___ Provided information

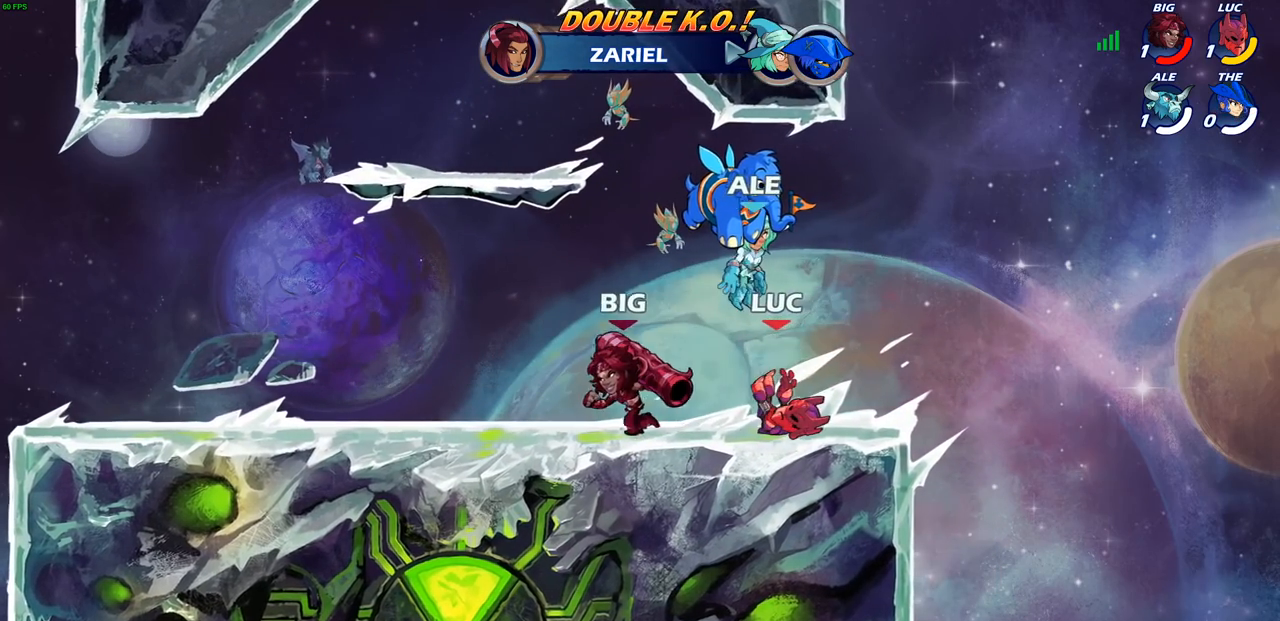
{"buttons": [], "left_stick": "center", "right_stick": "center", "events": []}
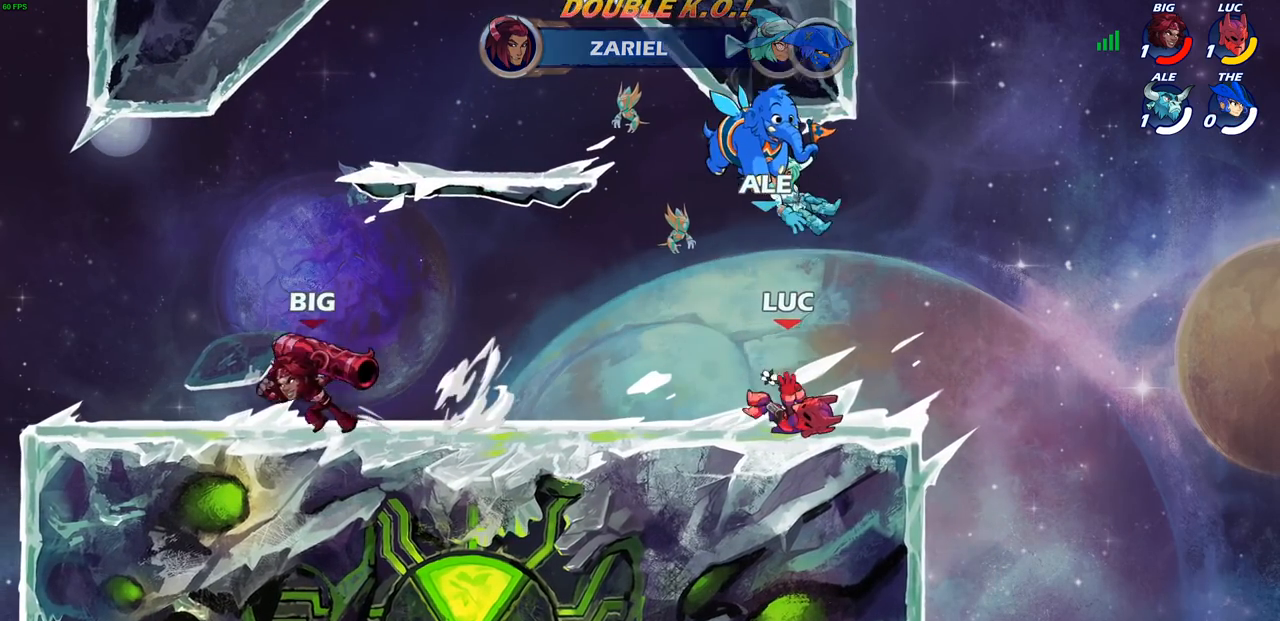
{"buttons": ["SQUARE"], "left_stick": "center", "right_stick": "center", "events": [[500, "SQUARE", "down"]]}
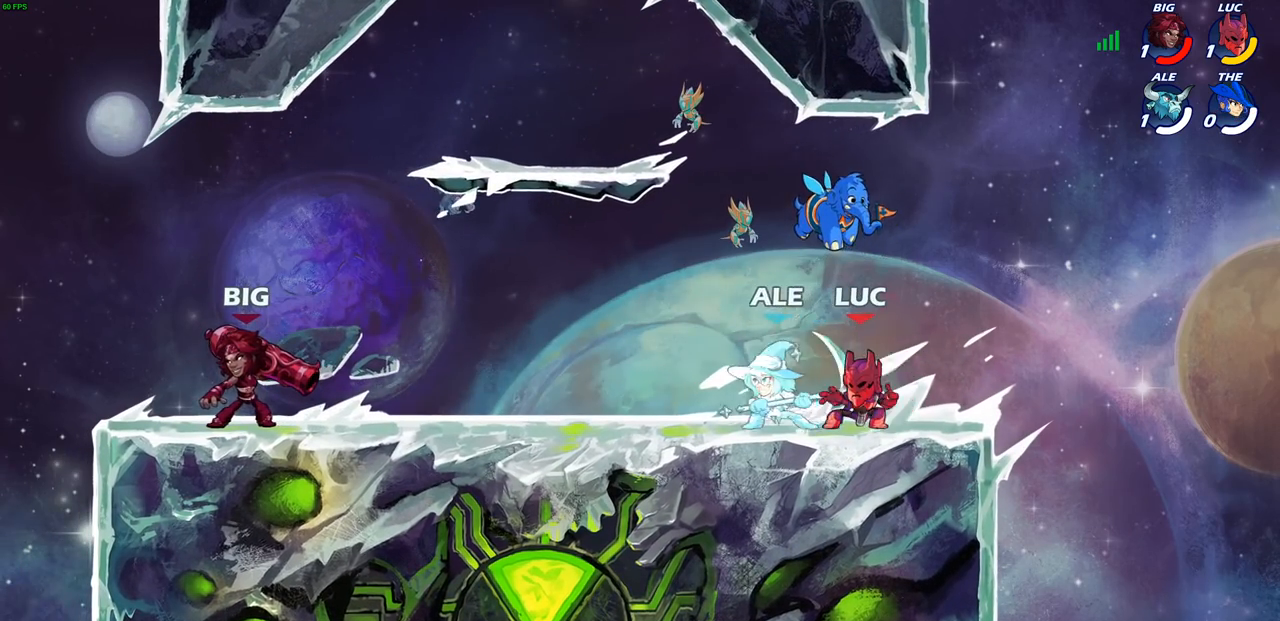
{"buttons": [], "left_stick": "center", "right_stick": "center", "events": [[67, "SQUARE", "up"], [167, "SQUARE", "down"], [250, "SQUARE", "up"]]}
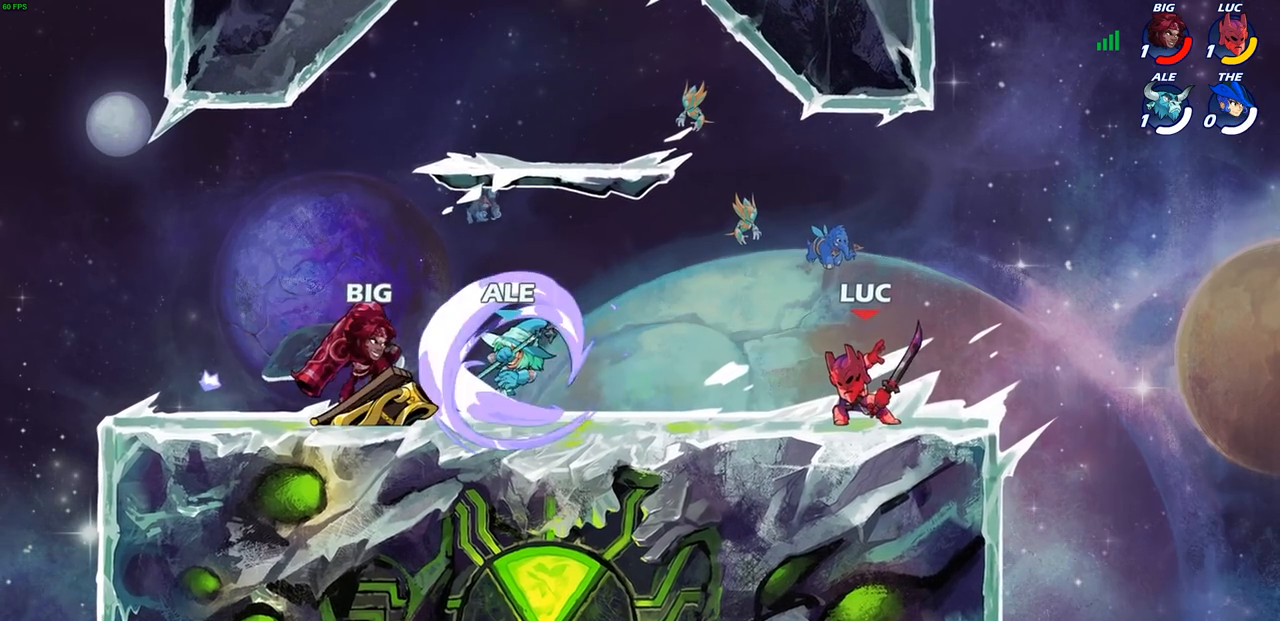
{"buttons": ["L1"], "left_stick": "left", "right_stick": "center", "events": [[83, "L1", "down"], [233, "left_stick", "right"], [333, "left_stick", "left"]]}
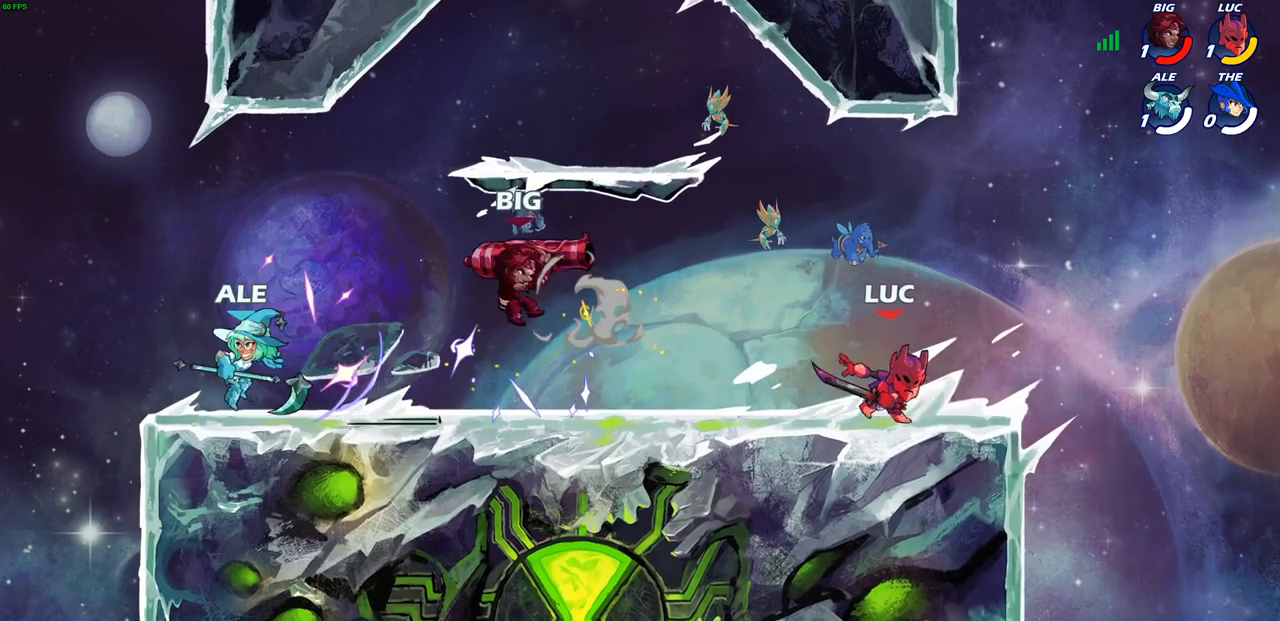
{"buttons": [], "left_stick": "center", "right_stick": "center", "events": [[67, "R2", "down"], [133, "L1", "up"], [150, "left_stick", "right"], [183, "R2", "up"], [233, "L1", "down"], [267, "R2", "down"], [350, "R2", "up"], [383, "L1", "up"], [383, "left_stick", "center"]]}
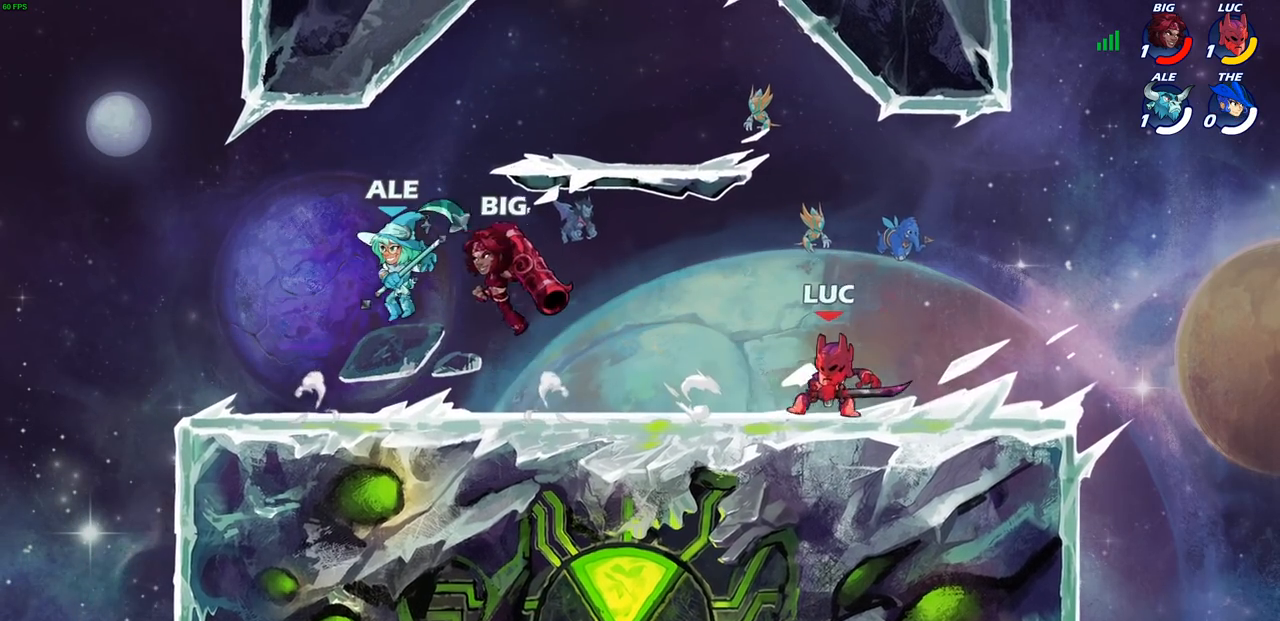
{"buttons": ["R1", "R2"], "left_stick": "left", "right_stick": "center", "events": [[283, "left_stick", "left"], [433, "R2", "down"], [450, "R1", "down"]]}
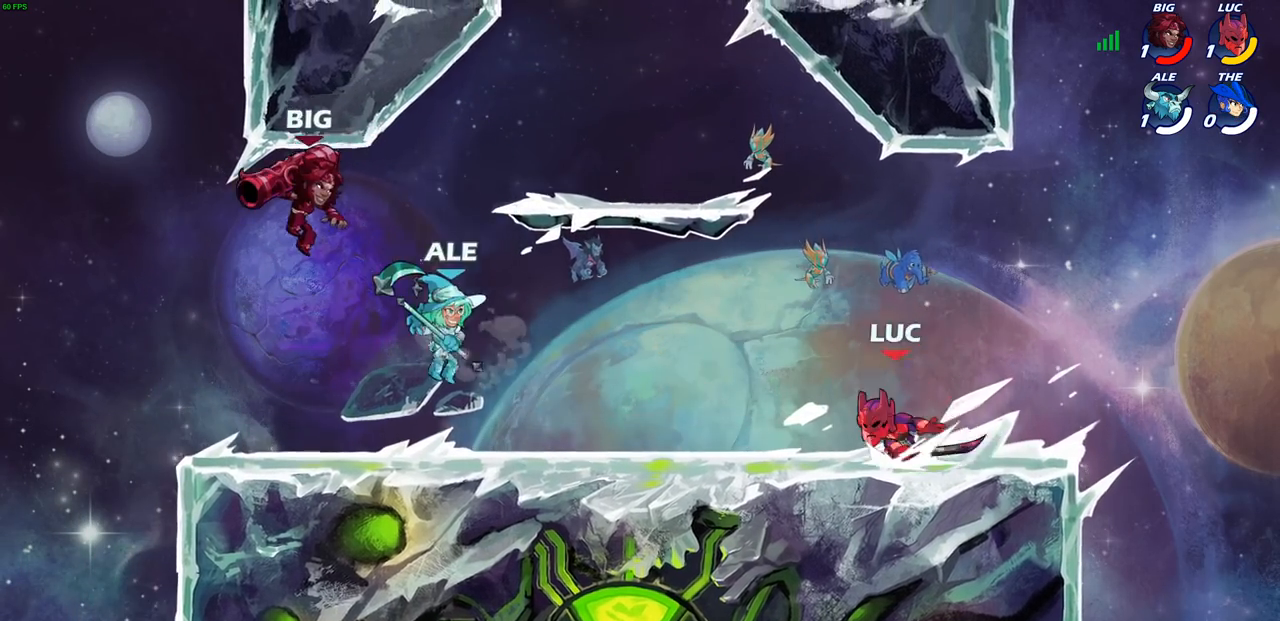
{"buttons": [], "left_stick": "center", "right_stick": "center", "events": [[17, "R1", "up"], [50, "R2", "up"], [50, "left_stick", "right"], [117, "R2", "down"], [150, "R1", "down"], [233, "R1", "up"], [233, "R2", "up"], [283, "left_stick", "center"]]}
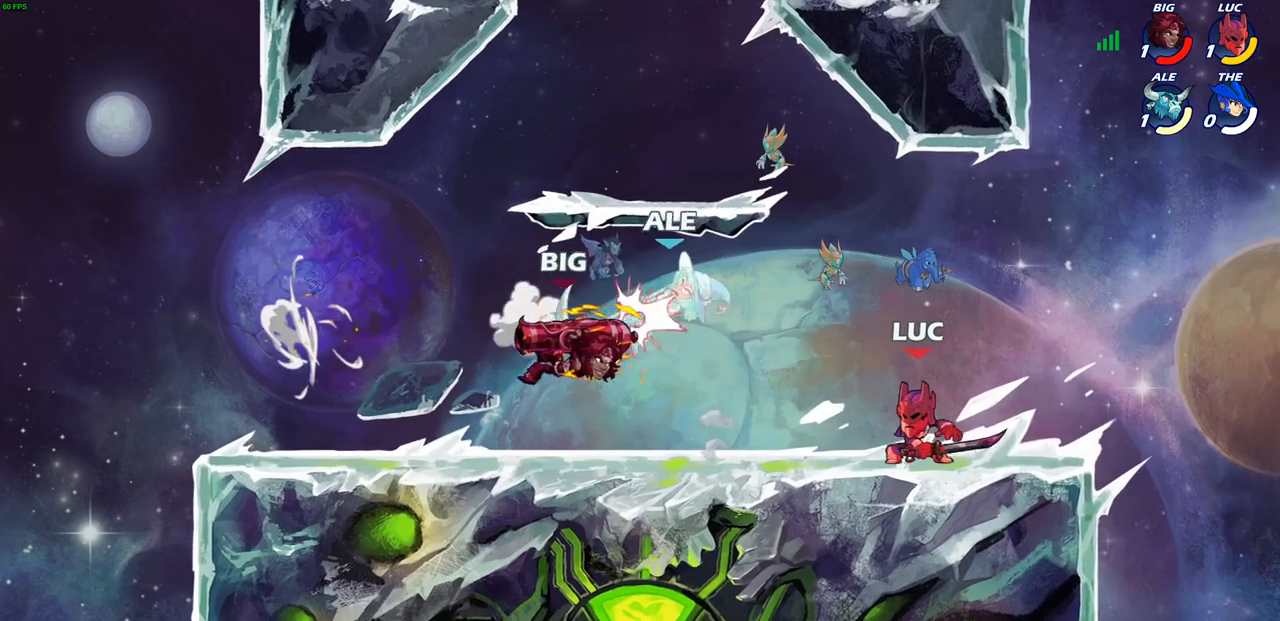
{"buttons": ["SQUARE"], "left_stick": "center", "right_stick": "center", "events": [[217, "L1", "down"], [250, "SQUARE", "down"], [350, "L1", "up"], [350, "SQUARE", "up"], [450, "SQUARE", "down"]]}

______

The listing above needs to be output again exactly. Don't include the pictures.

• _Output for this exercise_:
{"buttons": [], "left_stick": "center", "right_stick": "center", "events": []}
{"buttons": ["SQUARE"], "left_stick": "center", "right_stick": "center", "events": [[500, "SQUARE", "down"]]}
{"buttons": [], "left_stick": "center", "right_stick": "center", "events": [[67, "SQUARE", "up"], [167, "SQUARE", "down"], [250, "SQUARE", "up"]]}
{"buttons": ["L1"], "left_stick": "left", "right_stick": "center", "events": [[83, "L1", "down"], [233, "left_stick", "right"], [333, "left_stick", "left"]]}
{"buttons": [], "left_stick": "center", "right_stick": "center", "events": [[67, "R2", "down"], [133, "L1", "up"], [150, "left_stick", "right"], [183, "R2", "up"], [233, "L1", "down"], [267, "R2", "down"], [350, "R2", "up"], [383, "L1", "up"], [383, "left_stick", "center"]]}
{"buttons": ["R1", "R2"], "left_stick": "left", "right_stick": "center", "events": [[283, "left_stick", "left"], [433, "R2", "down"], [450, "R1", "down"]]}
{"buttons": [], "left_stick": "center", "right_stick": "center", "events": [[17, "R1", "up"], [50, "R2", "up"], [50, "left_stick", "right"], [117, "R2", "down"], [150, "R1", "down"], [233, "R1", "up"], [233, "R2", "up"], [283, "left_stick", "center"]]}
{"buttons": ["SQUARE"], "left_stick": "center", "right_stick": "center", "events": [[217, "L1", "down"], [250, "SQUARE", "down"], [350, "L1", "up"], [350, "SQUARE", "up"], [450, "SQUARE", "down"]]}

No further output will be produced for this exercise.